缺氧黑色素瘤细胞的脂肪生成需要异柠檬酸脱氢酶 1 和 2 进行反向三羧酸循环通量。
Reverse TCA cycle flux through isocitrate dehydrogenases 1 and 2 is required for lipogenesis in hypoxic melanoma cells.
机构信息
Sanford-Burnham Medical Research Institute, Cancer Research Center, La Jolla, CA, USA.
出版信息
Pigment Cell Melanoma Res. 2012 May;25(3):375-83. doi: 10.1111/j.1755-148X.2012.00989.x. Epub 2012 Mar 27.
Abstract
The tricarboxylic acid (TCA) cycle is the central hub of oxidative metabolism, running in the classic forward direction to provide carbon for biosynthesis and reducing agents for generation of ATP. Our metabolic tracer studies in melanoma cells showed that in hypoxic conditions the TCA cycle is largely disconnected from glycolysis. By studying the TCA branch point metabolites, acetyl CoA and citrate, as well as the metabolic endpoint glutamine and fatty acids, we developed a comprehensive picture of the rewiring of the TCA cycle that occurs in hypoxia.
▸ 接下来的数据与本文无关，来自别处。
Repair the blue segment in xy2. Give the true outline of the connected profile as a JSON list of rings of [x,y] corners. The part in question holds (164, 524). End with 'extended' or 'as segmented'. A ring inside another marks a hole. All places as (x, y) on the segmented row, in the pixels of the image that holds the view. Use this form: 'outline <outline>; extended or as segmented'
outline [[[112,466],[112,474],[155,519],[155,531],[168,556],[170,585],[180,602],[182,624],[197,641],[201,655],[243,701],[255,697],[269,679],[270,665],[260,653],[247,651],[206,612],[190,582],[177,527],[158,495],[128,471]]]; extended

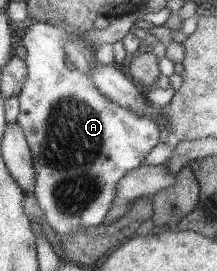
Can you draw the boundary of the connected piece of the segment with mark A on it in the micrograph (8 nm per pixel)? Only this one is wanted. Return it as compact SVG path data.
M33 21L26 28L20 43L27 48L27 79L18 95L19 115L16 121L25 134L33 160L33 196L43 210L47 225L63 238L71 236L73 232L87 232L102 224L112 204L118 200L119 180L127 172L144 164L145 156L159 144L160 137L159 124L155 124L151 118L139 116L129 108L123 108L110 100L87 74L68 68L63 50L66 37L71 37L69 32L46 22Z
Hypoxic tumor cells maintain proliferation by running the TCA cycle in reverse. The source of carbon for acetyl CoA, citrate, and fatty acids switches from glucose in normoxia to glutamine in hypoxia. This hypoxic flux from glutamine into fatty acids is mediated by reductive carboxylation. This reductive carboxylation is catalyzed by two isocitrate dehydrogenases, IDH1 and IDH2. Their combined action is necessary and sufficient to effect the reverse TCA flux and maintain cellular viability.
摘要
三羧酸 (TCA) 循环是氧化代谢的中心枢纽,按经典正向运行,为生物合成提供碳源,并为生成 ATP 提供还原剂。我们在黑色素瘤细胞中的代谢示踪研究表明,在缺氧条件下,TCA 循环与糖酵解基本脱耦联。通过研究 TCA 分支点代谢物乙酰辅酶 A 和柠檬酸,以及代谢终产物谷氨酰胺和脂肪酸,我们描绘出了缺氧时 TCA 循环重排的全貌。缺氧肿瘤细胞通过反向运行 TCA 循环来维持增殖。乙酰辅酶 A、柠檬酸和脂肪酸的碳源由正常氧条件下的葡萄糖切换为缺氧条件下的谷氨酰胺。这种从谷氨酰胺到脂肪酸的缺氧通量是通过还原羧化作用介导的。这种还原羧化作用由两种异柠檬酸脱氢酶(IDH1 和 IDH2)催化。它们的联合作用对于实现反向 TCA 通量和维持细胞活力是必要且充分的。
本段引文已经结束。